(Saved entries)
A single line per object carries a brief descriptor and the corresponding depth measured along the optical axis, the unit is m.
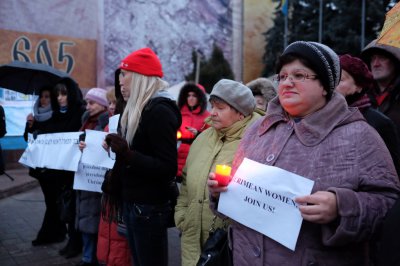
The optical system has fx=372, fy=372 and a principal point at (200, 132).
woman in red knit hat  2.49
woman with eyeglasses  1.39
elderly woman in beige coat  2.46
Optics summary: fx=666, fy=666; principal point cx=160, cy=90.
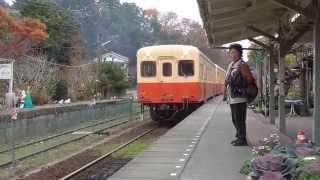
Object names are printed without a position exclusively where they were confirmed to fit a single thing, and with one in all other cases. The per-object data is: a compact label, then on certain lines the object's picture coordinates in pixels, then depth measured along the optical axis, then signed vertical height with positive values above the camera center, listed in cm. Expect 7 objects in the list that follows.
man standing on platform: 1077 +13
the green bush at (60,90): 4538 +19
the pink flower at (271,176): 683 -88
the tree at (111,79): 5131 +105
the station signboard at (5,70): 1344 +47
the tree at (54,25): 5403 +573
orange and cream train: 2458 +59
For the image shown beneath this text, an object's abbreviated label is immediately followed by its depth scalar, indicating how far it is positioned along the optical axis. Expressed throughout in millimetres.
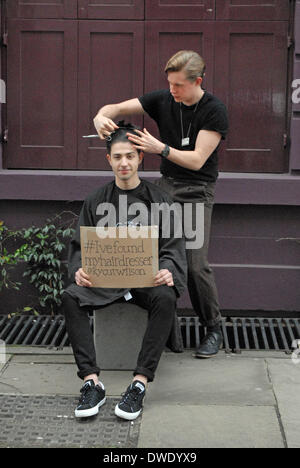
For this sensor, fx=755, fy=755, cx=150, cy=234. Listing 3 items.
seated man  4168
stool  4742
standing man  4613
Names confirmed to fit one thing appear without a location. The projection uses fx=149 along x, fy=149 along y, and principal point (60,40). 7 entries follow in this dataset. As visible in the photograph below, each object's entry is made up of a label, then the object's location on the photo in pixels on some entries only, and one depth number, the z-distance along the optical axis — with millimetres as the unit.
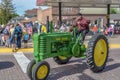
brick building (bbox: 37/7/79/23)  30849
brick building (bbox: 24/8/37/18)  57023
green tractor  4119
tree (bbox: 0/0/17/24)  28285
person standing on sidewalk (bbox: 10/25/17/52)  8095
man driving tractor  5312
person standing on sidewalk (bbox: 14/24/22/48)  8017
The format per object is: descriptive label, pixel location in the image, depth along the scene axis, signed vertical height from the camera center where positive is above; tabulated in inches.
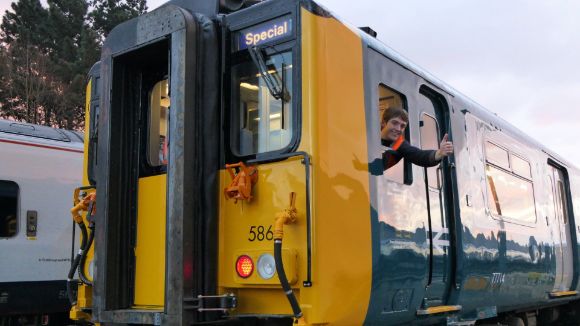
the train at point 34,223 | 325.7 +32.5
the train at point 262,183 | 158.6 +26.0
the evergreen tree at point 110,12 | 1243.8 +523.4
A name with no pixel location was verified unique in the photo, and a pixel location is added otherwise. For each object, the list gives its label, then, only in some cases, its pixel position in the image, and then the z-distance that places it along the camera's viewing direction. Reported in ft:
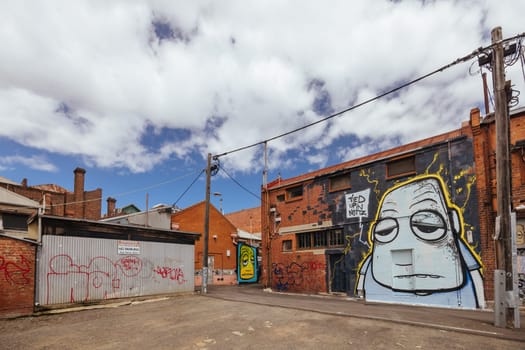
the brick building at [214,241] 86.89
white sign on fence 50.77
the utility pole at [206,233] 60.75
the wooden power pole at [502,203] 29.04
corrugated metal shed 42.52
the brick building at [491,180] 39.99
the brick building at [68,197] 97.25
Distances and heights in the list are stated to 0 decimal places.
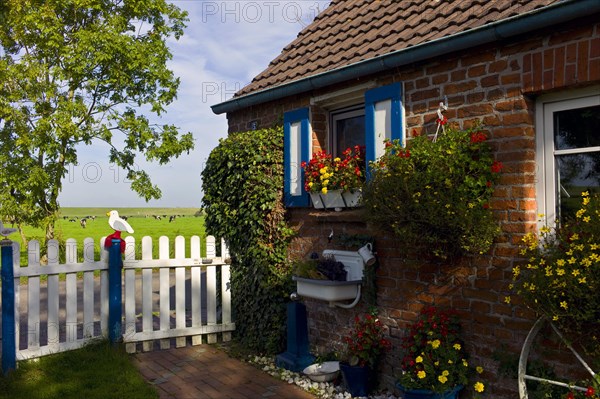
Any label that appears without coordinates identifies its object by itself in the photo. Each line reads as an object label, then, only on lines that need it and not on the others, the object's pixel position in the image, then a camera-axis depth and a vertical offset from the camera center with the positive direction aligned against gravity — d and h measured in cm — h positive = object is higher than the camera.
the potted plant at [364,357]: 477 -139
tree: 1290 +326
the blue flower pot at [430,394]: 397 -144
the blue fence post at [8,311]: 522 -99
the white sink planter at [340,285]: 502 -77
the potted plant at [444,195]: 386 +8
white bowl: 514 -162
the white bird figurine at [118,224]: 723 -19
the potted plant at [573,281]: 304 -47
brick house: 363 +80
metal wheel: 330 -103
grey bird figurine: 554 -20
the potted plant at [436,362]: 398 -123
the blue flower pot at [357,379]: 477 -158
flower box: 516 +8
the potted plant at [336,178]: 514 +29
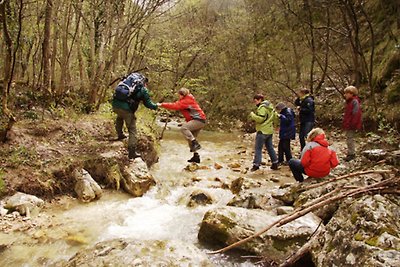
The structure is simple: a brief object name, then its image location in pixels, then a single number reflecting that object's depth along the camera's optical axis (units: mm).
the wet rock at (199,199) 7125
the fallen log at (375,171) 3142
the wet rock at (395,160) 4432
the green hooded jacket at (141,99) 7973
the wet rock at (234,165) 9999
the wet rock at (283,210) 5617
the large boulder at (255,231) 4727
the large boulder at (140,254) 4004
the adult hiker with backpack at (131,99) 7859
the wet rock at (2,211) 5623
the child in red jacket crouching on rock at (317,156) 6258
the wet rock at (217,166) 9938
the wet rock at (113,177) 7589
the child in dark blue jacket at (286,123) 8591
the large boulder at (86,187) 6816
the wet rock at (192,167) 9625
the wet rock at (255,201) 6289
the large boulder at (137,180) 7508
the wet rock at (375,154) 6550
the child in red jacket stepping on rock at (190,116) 8492
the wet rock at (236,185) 7742
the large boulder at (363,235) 3070
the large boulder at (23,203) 5789
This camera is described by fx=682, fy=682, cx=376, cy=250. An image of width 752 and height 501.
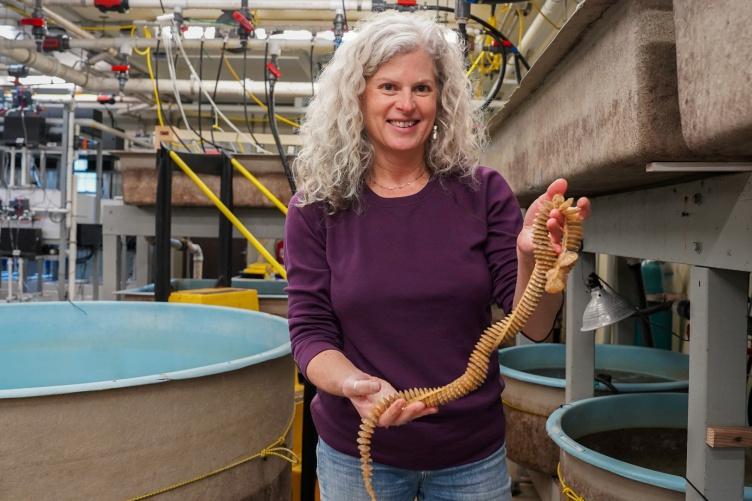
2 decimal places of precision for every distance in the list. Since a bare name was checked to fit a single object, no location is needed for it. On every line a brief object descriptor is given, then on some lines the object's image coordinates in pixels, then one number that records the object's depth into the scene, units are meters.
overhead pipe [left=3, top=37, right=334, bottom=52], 3.64
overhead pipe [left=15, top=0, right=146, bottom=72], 4.12
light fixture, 1.78
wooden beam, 1.06
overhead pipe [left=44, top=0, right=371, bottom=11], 3.27
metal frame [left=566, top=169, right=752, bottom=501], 0.96
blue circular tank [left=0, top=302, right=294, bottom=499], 1.20
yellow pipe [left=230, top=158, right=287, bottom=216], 2.66
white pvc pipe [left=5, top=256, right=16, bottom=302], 5.67
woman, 0.92
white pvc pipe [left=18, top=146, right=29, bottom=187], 5.91
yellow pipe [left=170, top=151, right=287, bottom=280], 2.60
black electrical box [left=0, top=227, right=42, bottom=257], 5.84
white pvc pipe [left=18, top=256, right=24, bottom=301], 5.70
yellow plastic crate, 2.57
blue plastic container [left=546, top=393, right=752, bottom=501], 1.27
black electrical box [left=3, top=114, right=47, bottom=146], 5.42
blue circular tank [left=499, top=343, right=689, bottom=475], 2.08
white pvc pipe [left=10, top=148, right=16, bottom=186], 5.70
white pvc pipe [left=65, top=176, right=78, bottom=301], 5.01
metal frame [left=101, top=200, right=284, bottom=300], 3.12
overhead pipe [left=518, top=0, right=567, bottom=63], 2.68
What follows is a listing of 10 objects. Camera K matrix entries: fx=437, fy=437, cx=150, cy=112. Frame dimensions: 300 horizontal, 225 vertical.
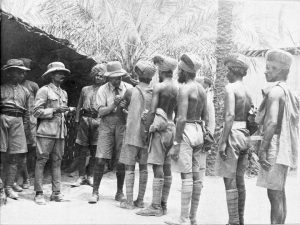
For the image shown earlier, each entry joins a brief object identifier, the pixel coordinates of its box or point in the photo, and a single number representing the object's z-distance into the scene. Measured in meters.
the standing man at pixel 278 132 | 4.91
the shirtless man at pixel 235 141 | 4.94
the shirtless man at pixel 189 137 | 4.98
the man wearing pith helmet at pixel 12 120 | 5.30
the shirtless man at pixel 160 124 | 5.30
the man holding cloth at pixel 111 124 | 5.87
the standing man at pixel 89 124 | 6.80
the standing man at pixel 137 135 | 5.59
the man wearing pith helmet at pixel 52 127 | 5.58
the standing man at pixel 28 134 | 6.08
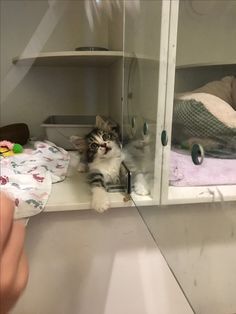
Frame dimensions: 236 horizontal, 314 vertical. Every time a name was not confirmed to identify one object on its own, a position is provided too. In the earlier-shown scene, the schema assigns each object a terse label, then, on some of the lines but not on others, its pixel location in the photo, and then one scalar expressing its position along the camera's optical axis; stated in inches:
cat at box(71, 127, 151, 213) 34.3
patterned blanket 32.0
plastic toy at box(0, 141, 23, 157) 42.9
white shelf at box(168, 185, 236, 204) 25.5
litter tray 50.9
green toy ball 43.7
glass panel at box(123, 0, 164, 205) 30.6
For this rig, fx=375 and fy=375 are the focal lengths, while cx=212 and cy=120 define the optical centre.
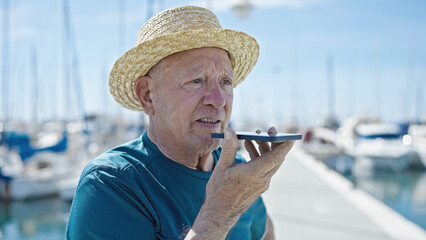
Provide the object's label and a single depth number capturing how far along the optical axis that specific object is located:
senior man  1.31
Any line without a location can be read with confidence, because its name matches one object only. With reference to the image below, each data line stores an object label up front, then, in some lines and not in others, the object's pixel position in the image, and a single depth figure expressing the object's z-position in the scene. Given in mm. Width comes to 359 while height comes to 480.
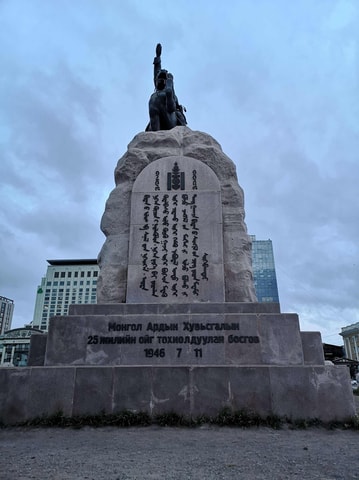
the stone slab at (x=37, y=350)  6422
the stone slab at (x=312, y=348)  6223
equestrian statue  10203
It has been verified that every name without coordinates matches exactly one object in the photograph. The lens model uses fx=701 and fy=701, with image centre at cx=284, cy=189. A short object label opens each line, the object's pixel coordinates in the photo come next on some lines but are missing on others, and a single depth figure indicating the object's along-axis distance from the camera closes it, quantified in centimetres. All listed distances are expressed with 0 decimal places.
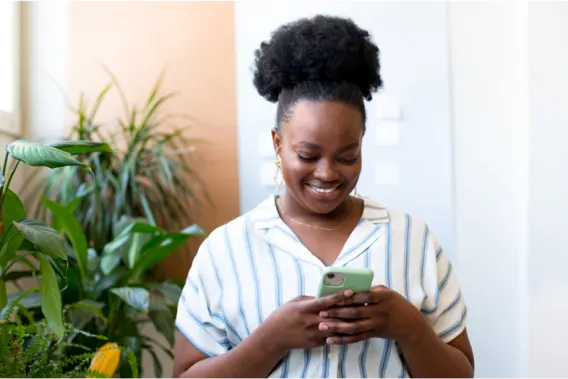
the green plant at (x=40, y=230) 120
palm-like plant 268
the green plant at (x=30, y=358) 126
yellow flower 176
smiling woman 129
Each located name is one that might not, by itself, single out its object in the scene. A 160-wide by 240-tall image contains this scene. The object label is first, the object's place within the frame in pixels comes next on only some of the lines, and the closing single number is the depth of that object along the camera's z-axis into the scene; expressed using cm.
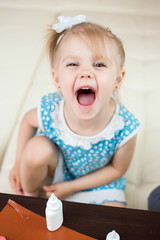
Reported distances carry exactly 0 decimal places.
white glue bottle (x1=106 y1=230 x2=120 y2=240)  42
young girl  62
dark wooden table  45
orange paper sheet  45
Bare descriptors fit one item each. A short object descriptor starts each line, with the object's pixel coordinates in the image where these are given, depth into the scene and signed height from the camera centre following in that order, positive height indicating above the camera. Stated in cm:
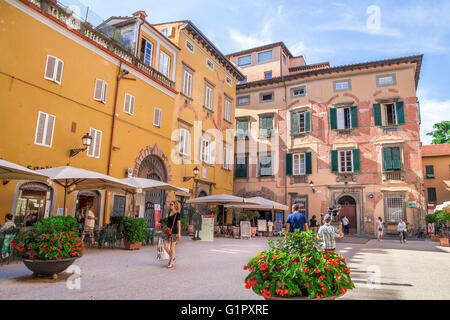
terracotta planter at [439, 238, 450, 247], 1675 -83
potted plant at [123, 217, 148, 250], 1110 -56
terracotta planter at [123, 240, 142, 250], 1111 -97
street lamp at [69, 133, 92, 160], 1209 +259
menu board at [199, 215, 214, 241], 1508 -51
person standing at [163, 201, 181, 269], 799 -28
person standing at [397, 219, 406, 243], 1796 -31
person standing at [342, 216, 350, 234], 2264 -3
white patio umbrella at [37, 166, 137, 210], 963 +110
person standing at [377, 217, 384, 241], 1865 -24
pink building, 2217 +595
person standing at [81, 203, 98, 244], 1156 -37
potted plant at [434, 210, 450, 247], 1681 +30
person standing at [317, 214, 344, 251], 776 -32
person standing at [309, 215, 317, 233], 1783 -10
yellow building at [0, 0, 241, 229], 1075 +449
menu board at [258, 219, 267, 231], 2016 -30
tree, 4153 +1170
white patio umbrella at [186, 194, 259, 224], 1655 +94
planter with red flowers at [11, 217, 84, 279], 588 -64
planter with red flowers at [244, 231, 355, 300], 323 -52
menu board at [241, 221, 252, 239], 1742 -50
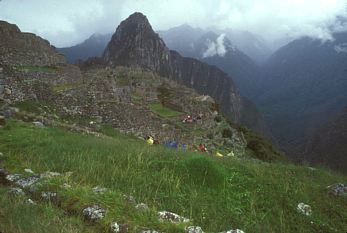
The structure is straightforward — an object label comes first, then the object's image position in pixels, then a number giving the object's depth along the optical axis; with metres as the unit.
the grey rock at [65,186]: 6.70
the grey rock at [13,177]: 7.22
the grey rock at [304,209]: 7.47
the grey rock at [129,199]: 6.48
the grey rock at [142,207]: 6.18
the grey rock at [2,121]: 13.52
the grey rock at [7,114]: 16.30
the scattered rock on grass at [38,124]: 14.91
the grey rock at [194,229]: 5.59
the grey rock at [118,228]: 5.53
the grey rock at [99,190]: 6.68
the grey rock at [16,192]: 6.26
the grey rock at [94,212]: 5.86
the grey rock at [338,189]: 8.39
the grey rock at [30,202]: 5.86
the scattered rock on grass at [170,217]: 5.94
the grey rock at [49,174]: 7.21
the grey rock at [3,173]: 7.47
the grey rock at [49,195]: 6.41
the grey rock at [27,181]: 6.91
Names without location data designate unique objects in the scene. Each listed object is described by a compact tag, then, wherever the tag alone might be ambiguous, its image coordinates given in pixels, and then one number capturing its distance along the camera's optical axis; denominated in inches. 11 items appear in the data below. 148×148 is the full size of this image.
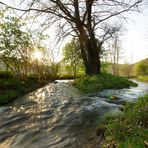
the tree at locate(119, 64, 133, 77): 1623.0
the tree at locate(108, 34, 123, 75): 1187.9
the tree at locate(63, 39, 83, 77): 830.1
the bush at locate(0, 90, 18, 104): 258.6
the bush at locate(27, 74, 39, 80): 425.7
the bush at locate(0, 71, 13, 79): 395.4
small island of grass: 313.4
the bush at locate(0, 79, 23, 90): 320.9
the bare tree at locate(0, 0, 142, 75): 346.9
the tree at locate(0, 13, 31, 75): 429.0
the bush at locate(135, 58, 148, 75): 1362.5
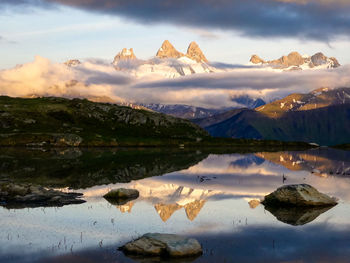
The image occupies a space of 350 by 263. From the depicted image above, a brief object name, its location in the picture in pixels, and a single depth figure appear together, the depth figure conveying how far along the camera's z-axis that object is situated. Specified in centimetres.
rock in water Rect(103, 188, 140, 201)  4759
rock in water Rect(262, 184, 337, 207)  4350
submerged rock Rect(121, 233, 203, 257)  2577
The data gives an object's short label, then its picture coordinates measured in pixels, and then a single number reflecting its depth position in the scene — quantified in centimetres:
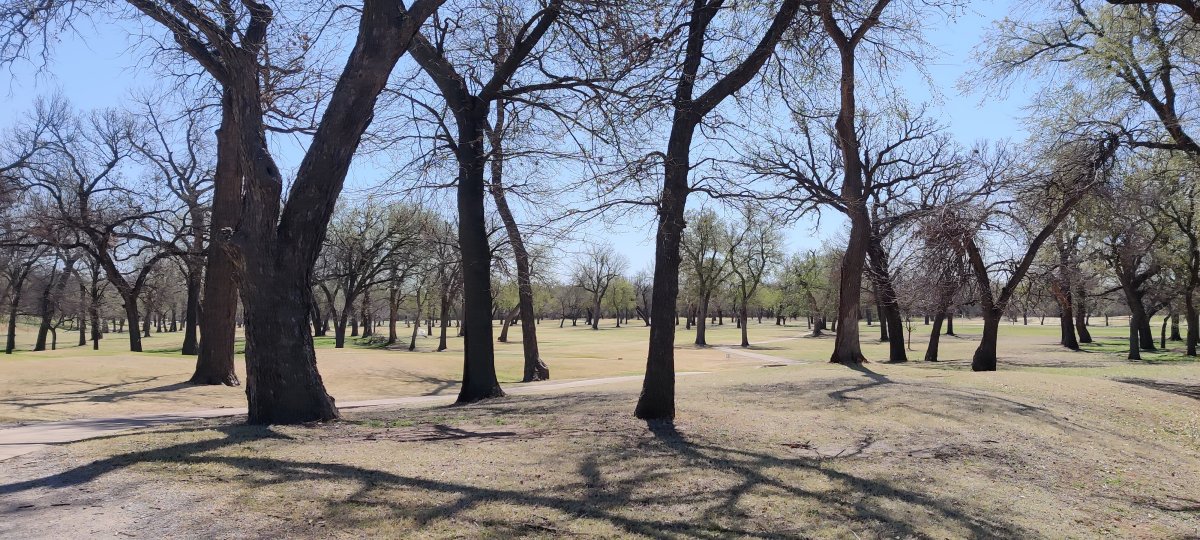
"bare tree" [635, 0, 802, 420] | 909
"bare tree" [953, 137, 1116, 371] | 1666
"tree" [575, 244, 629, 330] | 8590
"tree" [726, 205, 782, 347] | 5312
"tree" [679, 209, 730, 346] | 5050
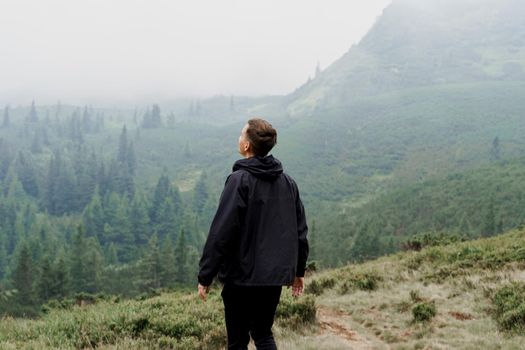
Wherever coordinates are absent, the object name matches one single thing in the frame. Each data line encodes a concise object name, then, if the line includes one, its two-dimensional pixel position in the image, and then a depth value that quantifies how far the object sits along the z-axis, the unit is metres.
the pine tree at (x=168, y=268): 59.75
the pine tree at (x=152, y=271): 59.31
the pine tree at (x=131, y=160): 182.12
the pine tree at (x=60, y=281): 52.53
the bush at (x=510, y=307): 6.64
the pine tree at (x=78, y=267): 62.31
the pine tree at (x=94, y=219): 107.56
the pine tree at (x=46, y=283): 52.22
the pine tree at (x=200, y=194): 141.25
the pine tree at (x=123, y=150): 188.38
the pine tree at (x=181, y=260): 62.21
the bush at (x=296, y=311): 7.45
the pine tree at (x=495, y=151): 118.06
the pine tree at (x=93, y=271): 62.81
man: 3.92
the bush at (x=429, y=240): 17.58
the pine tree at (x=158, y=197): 122.75
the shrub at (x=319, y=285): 10.69
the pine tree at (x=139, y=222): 109.88
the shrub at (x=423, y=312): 7.50
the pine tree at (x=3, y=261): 87.44
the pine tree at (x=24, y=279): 52.08
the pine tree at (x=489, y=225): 51.22
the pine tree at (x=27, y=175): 153.88
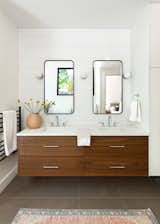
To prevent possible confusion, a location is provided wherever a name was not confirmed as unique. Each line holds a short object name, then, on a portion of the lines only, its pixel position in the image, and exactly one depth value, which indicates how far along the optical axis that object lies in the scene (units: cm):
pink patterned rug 225
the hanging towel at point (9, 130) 296
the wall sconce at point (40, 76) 374
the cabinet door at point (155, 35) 287
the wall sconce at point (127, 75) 371
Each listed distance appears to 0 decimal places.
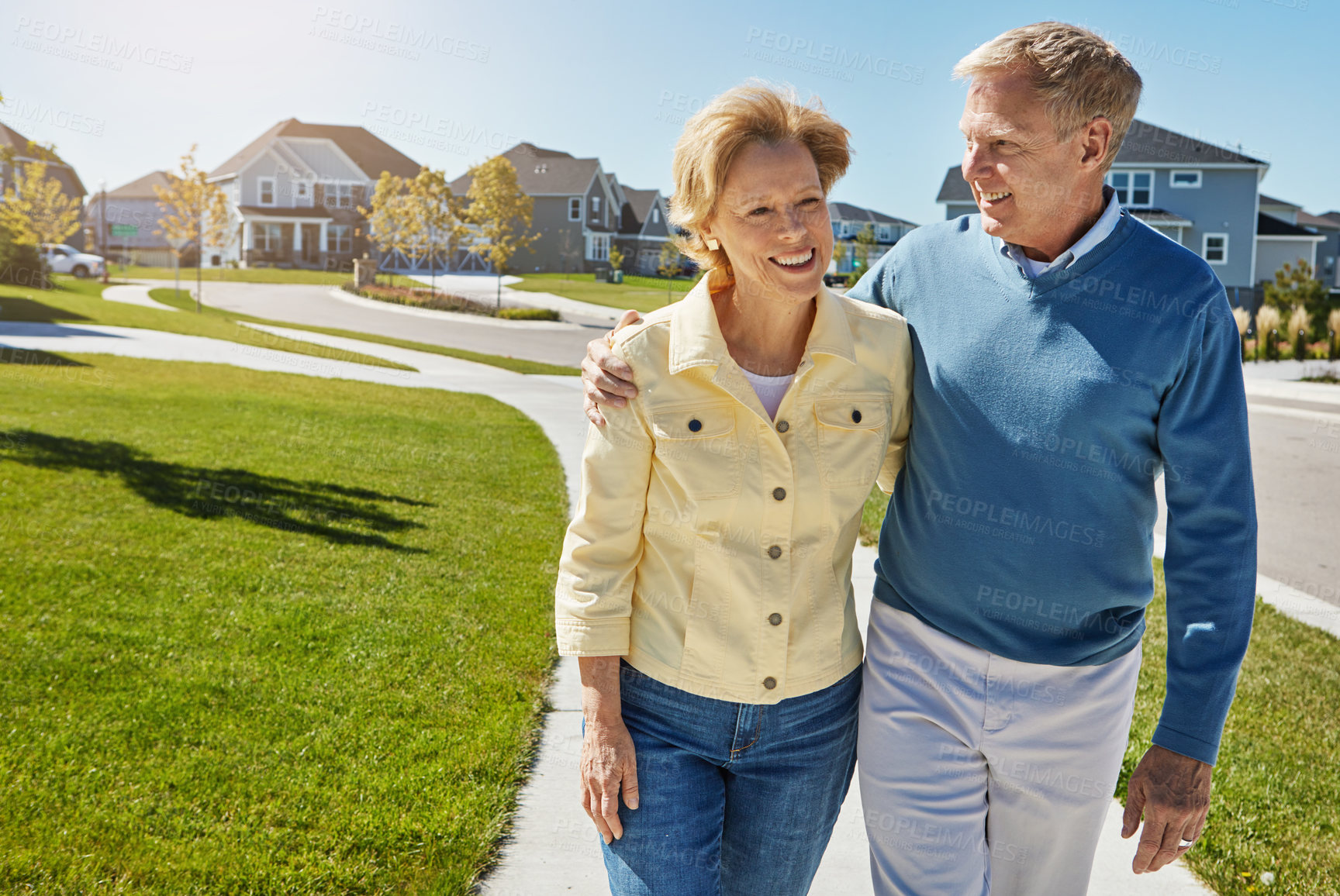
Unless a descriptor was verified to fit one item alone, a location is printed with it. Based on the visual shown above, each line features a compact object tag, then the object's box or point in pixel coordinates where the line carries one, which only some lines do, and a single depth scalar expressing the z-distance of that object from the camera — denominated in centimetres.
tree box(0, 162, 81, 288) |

# [Exercise]
Copy exactly, without pictures, the lines above from the one with "blue plastic container" down to the one with "the shirtless man at pixel 189 137 | 4.98", inclusive.

# [Solution for this task]
blue plastic container [left=546, top=393, right=752, bottom=501], 1.27
black electrical box [left=3, top=114, right=47, bottom=146], 5.42
blue circular tank [left=499, top=343, right=689, bottom=475], 2.08
white pvc pipe [left=10, top=148, right=16, bottom=186], 5.70
white pvc pipe [left=65, top=176, right=78, bottom=301], 5.01
metal frame [left=101, top=200, right=284, bottom=300], 3.12
overhead pipe [left=518, top=0, right=567, bottom=63], 2.68
What follows is a listing of 10 objects. Camera K matrix entries: fx=437, fy=437, cx=150, cy=112. Frame dimensions: 300 horizontal, 225 vertical.
For the image shown earlier, each entry joins a brief object identifier, the pixel coordinates of its box or point in the photo, and a single number representing the object's z-distance into the scene. Measured in meters.
the standing man at pixel 278 132 | 4.91
the shirtless man at pixel 235 141 | 4.94
the shirtless man at pixel 189 137 | 4.98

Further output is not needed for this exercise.